It seemed at times like we were falling all over each other in our bungalow on Clarence Avenue: Six kids, four of us born in the first six years of our parents’ marriage. I was the oldest, followed by four sisters, and then a brother, 17 years younger than me.
Day and evening, this crowded, energetic home churned with productive and creative activity. Mom was there all the time. We lived a block from school. We’d often walk home for lunch and Mom was ready with sandwiches, fruit and milk.
Dad worked at a printing company on the lakefront. We’d eat dinner around the table, then do homework or watch TV, parents and kids often chatting together about what we were seeing. We’d play records on the stereo that Dad had built in the living room.
Dad had a workshop in the basement. Next to it, he built a darkroom for my sister to encourage her photography. We practiced the piano on the upright in the dining room. In eighth grade, I rehearsed in our basement with our rock band, “The Velours.”
We had one bathroom. You waited your turn, yelling through the door, “Hurry up!”
Privacy was found by reading on a corner of the couch or maybe in your bedroom. I had my own room. The sisters at first had one in common, until after I moved into the enclosed back porch, and later, the basement.
A lot of work, play and learning happened at home in spaces you couldn’t help but share.
Later, Maureen and I raised our four kids in a house in Harrisburg, Pennsylvania, and then for 16 years in a Victorian on Elmwood in Oak Park.
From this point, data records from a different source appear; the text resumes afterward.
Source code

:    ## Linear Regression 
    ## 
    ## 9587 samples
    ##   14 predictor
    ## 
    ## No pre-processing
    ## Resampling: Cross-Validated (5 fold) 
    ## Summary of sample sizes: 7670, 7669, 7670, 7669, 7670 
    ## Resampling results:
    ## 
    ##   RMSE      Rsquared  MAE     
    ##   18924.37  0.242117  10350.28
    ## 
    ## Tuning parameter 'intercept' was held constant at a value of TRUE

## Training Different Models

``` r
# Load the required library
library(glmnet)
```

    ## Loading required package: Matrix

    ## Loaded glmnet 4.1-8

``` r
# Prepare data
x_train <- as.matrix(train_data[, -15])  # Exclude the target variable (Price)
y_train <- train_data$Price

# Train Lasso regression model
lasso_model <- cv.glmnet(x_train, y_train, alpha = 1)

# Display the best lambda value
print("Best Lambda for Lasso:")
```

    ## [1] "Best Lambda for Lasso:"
All the lots and homes were bigger than the old place in Berwyn.
We had offices away from home, but the nature of our work — teaching, writing — allowed us to do some of it in the house. We split the tasks of home management.
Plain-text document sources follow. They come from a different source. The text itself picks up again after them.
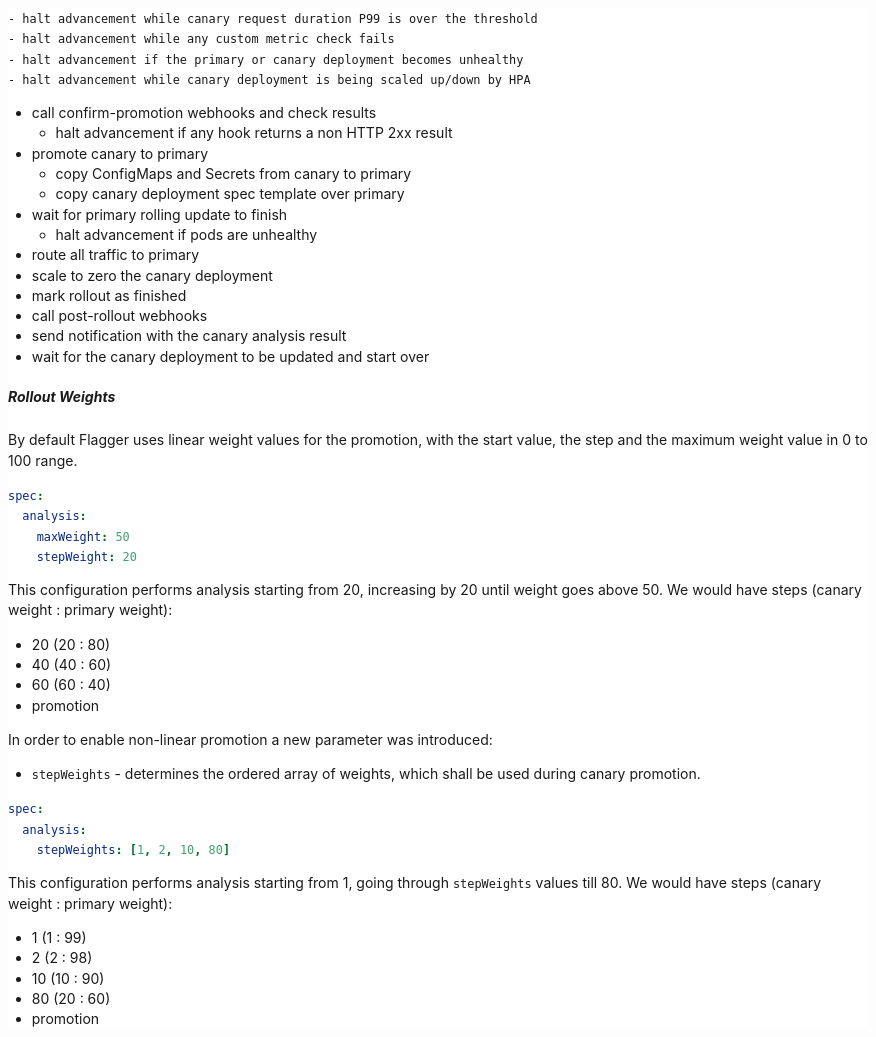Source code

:     - halt advancement while canary request duration P99 is over the threshold
    - halt advancement while any custom metric check fails
    - halt advancement if the primary or canary deployment becomes unhealthy
    - halt advancement while canary deployment is being scaled up/down by HPA
- call confirm-promotion webhooks and check results
    - halt advancement if any hook returns a non HTTP 2xx result
- promote canary to primary
    - copy ConfigMaps and Secrets from canary to primary
    - copy canary deployment spec template over primary
- wait for primary rolling update to finish
    - halt advancement if pods are unhealthy
- route all traffic to primary
- scale to zero the canary deployment
- mark rollout as finished
- call post-rollout webhooks
- send notification with the canary analysis result
- wait for the canary deployment to be updated and start over

##### Rollout Weights

By default Flagger uses linear weight values for the promotion, with the start value, the step and the maximum weight value in 0 to 100 range.

```yaml
spec:
  analysis:
    maxWeight: 50
    stepWeight: 20
```

This configuration performs analysis starting from 20, increasing by 20 until weight goes above 50. We would have steps (canary weight : primary weight):
- 20 (20 : 80)
- 40 (40 : 60)
- 60 (60 : 40)
- promotion

In order to enable non-linear promotion a new parameter was introduced:
- `stepWeights` - determines the ordered array of weights, which shall be used during canary promotion.

```yaml
spec:
  analysis:
    stepWeights: [1, 2, 10, 80]
```

This configuration performs analysis starting from 1, going through `stepWeights` values till 80. We would have steps (canary weight : primary weight):
- 1 (1 : 99)
- 2 (2 : 98)
- 10 (10 : 90)
- 80 (20 : 60)
- promotion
I didn’t build stereos and darkrooms like Dad, but I grew a lot of food out back in beds or on terraced hills that I landscaped. And I did most of the cooking. We tried to keep family dinners a regular thing.
The Elmwood home was busy: a kid might be practicing a violin, trumpet, sax, or clarinet. Homework took place around the dining room table. TV and video games were viewed, played and discussed energetically in a finished attic.
With more room than we had as kids in the bungalow, a lot of work, play and learning took place in our Oak Park home as well. It was dense, often fun, and productive.
Now we’re the grandparents. Of the five grandkids, three live locally; two are in Iowa.
The pandemic changed the relationship between work and home. Four of the five parents in our kids’ homes can work online, at least part of the time. The grandkids are young, so there isn’t much homework yet. But there’s plenty of play, teaching and learning taking place, with tummy time, chasing, rollicking and breathless, hands-on management.
Maureen and I change roles as the grandkids’ caregivers, part-time. I’m retired. She’s still teaching and going to meetings though many of the latter now take place on Zoom. Some she attends from our living room.
I do more of the home management and cook dinner. The little ones have been to our condo a lot. We Facetime with the Iowans. Car seats in our vehicle are permanent fixtures. There’s a crib, stroller and toy box in the guest room, and a fold-out sleeping couch in Maureen’s office for occasional overnight stays.
As I look back on these various homes, from the Berwyn bungalow to the Oak Park Victorian to our condo and the kids’ current domiciles, I see the adaptive, creative uses of our evolving habitats. Our shifting practices across different eras enabled adjustments over time to the redefined, developmental needs of young and old, reknitting family bonds.
And then there’s the redesign of my inner home: Now a grandpa, I see that as my outer homes changed over the decades, my understanding of who I was evolved as well. Little did I know at 12 that at 45 I’d be a dad and professor growing food in the yard, cooking it for the family, and then going into the home office to prepare the next day’s public policy class.
Along with my outer domiciles, my inner house has been recast over the years; my understanding of my manhood has diversified, while my soul’s energy surges over it all in an awakened, teeming and transformative inner space.
The work of family continues, inside and out.